Much ink has been spilled by analysts sounding the alarm over the rapid flattening in the US Treasury yield curve observed over the past year, as many have rushed to remind markets of the conventional wisdom that an inverted curve is one of the most reliable indicator of an imminent recession.
At the same time, others have spoken out against this orthodoxy, pointing out that there can be as much as a 1-2 year lag between the moment of first inversion and when the economic contraction officially arrives.
Yet others, note that due to the Fed’s direct influence on the long end (where the market tends to frontrun central bank monetization of Treasuries), the yield curve – which represents the market rate of interest on the short end, and the natural rate of interest, or “r star” on the long-end – has lost all signalling value.
Now, in a hybrid take on the yield curve concept, GaveKal’s Charles Gave says that the yield curve is certainly informative… just not that of the public sector, but the private sector instead.
According to Gave, recession timers should ignore government debt and focus instead on the corporate credit market. Here, the U.S. natural rate of interest can be represented by yields on longer-dated industrial bond rated Baa by Moody’s, while the market rate is captured by the prime lending rate charged by U.S. banks.
The problem is that if Gave’s interpretation is right, the US economy is about to fall off a cliff.
“The private sector yield curve reading stands at zero, or right on the threshold where trouble can be expected to begin” Gave wrote today in a note to clients, quoted by Bloomberg. “Should this spread move into negative territory, I would expect a financial accident to occur outside of the U.S., a U.S. recession, or possibly both.”
Translation: even the smallest deviation from the current unstable equilibrium could unlock a recession.

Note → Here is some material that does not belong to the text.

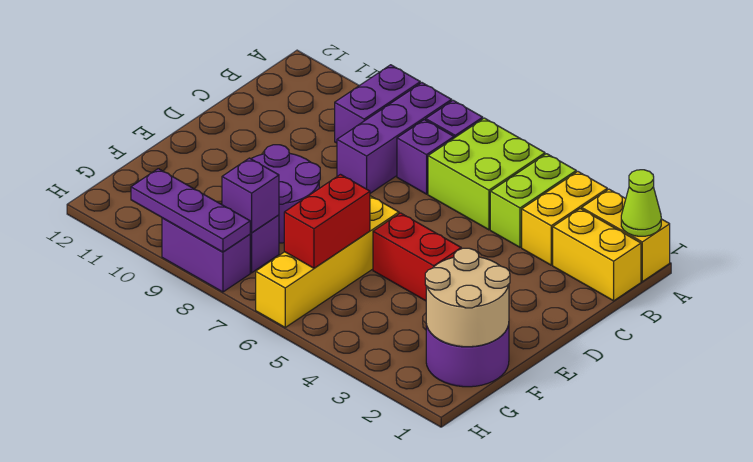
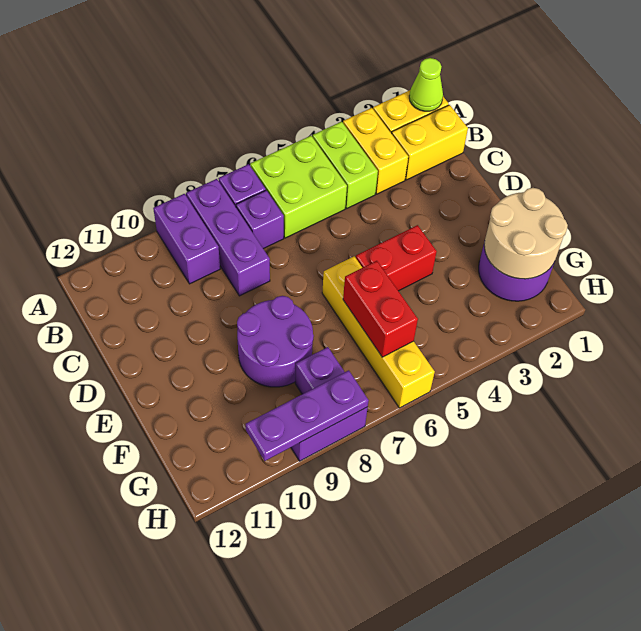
purple 1x1 brick [222,158,279,233] -> none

Looking at the chart above, Gave warns that either a U.S. recession has taken place within a year of the private sector yield curve inverting, or a “financial accident” has occurred in other economies with currencies linked to the dollar, which would be all of them.
Why does Gave pick this particular spread? Because as he explains, artificially depressed prime rates below the natural rate of corporate credit have allowed banks to generate “artificial” money, kept “zombie” companies alive, but most of all permitted most viable corporations to engage in “financial engineering” such as issuing debt to repurchase stocks, all of which are predicated on cheap borrowing costs continuing indefinitely; the risk of course, is that the credit-funded party ends once the curve inverts, Gave said.

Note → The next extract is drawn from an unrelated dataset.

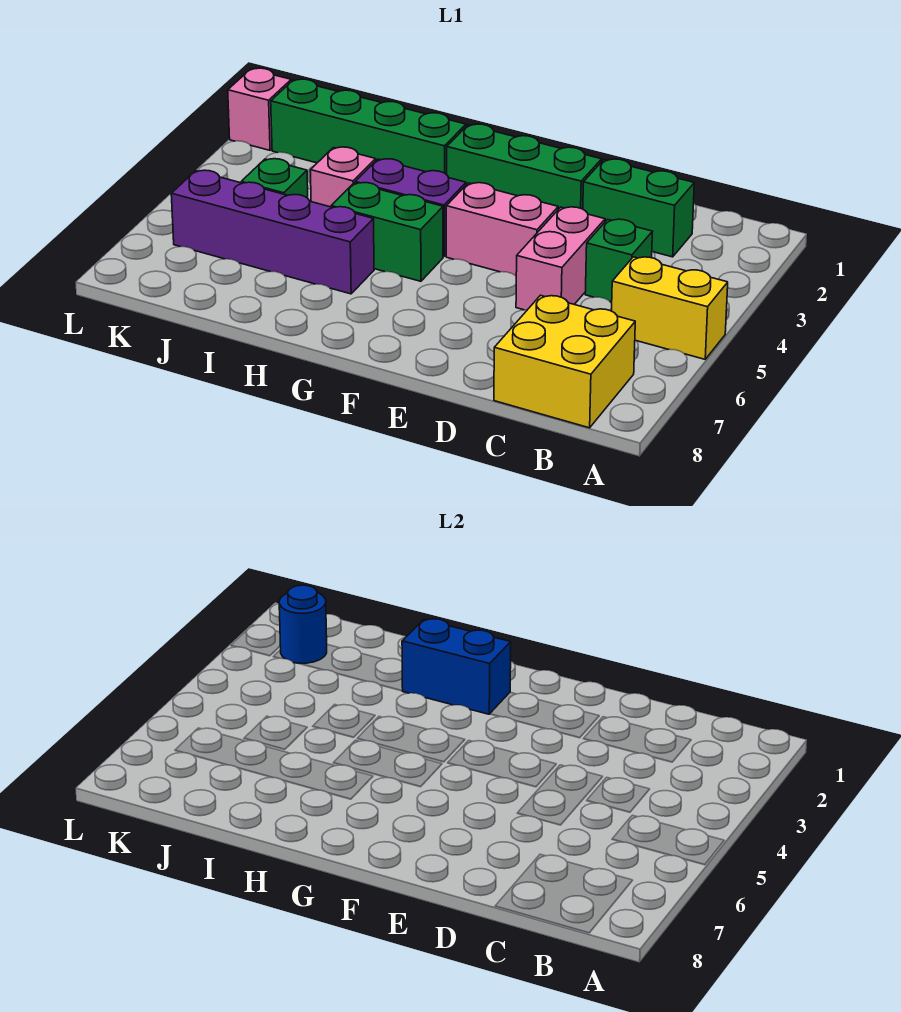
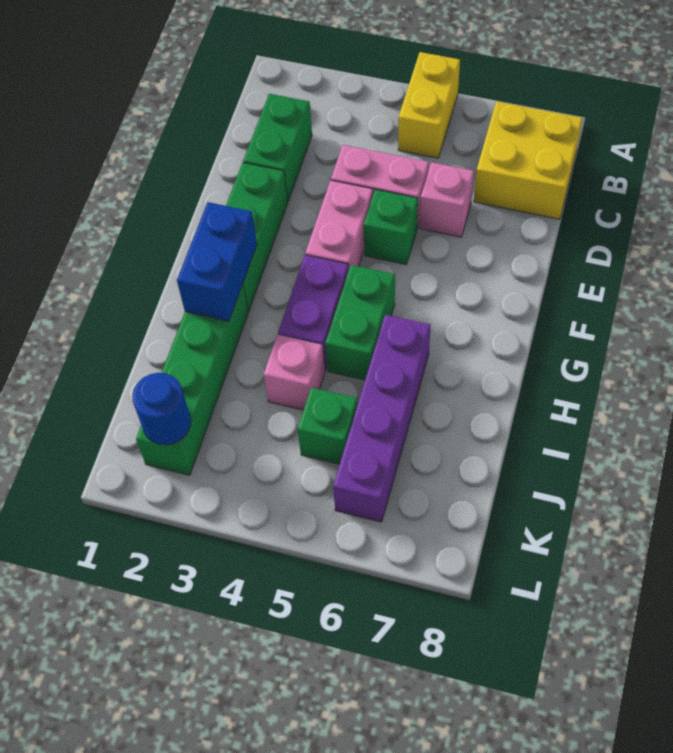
green 1x1 brick [585,219,652,302] -> green 1x1 brick moved to [364,189,418,265]
pink 1x1 brick [228,68,291,150] -> pink 1x1 brick moved to [420,162,474,237]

Based on this measure, “we are entering dangerous territory,” he concluded. If the private sector curve inverts, then zombie companies – the same ones we highlighted back in March as surviving only thanks to central bank generosity – “which will fail and capital spending will be cut, as firms move to service debt and repay principal. Workers will get laid off and the economy will move into recession.”
In summary: to Gave the curve is not only informative, but is indeed flashing a “red warning”, one which suggest a “financial accident is about to occur”, only it’s not the government curve, but the corporate curve where this particular Cassandra can be found.